Effects of vegetation density on flow, mass exchange and sediment transport in lateral cavities

Abstract

Large-Eddy Simulations (LES) were used to investigate the hydrodynamics and mass transfer between the flow in the main channel and a vegetated lateral cavity. Fourteen vegetation densities (0 to 10.65 %) were tested, revealing two distinct hydrodynamic patterns. For cavities with low vegetation density (a < 3.99 %), one primary gyre in contact with the interface between main channel and cavity with high velocity was formed; the thickness of the mixing layer grew longitudinally along the interface, and regions with high vorticity and turbulence kinetic energy appeared at the interface and inside the cavity.

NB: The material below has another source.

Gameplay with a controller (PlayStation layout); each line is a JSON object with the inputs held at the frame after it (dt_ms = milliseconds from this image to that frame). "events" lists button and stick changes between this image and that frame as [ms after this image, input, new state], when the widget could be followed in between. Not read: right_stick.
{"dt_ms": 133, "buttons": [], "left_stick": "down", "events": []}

For cavities with high vegetation density (a > 3.99 %), two gyres in contact with the interface with low velocity were formed, the thickness of the mixing layer did not grow, and the vorticity and turbulence kinetic energy were low inside the cavity. The mass transport presented the same threshold value as the hydrodynamics (a = 3.99 %). For cavities with low vegetation density, a fast mass transfer occurred through the interface between the main channel and cavity and inside the cavity, while the opposite was observed for cavities with high vegetation density. Finally, the modelled hydrodynamics was used to infer possible sediment deposition patterns and flow resistance.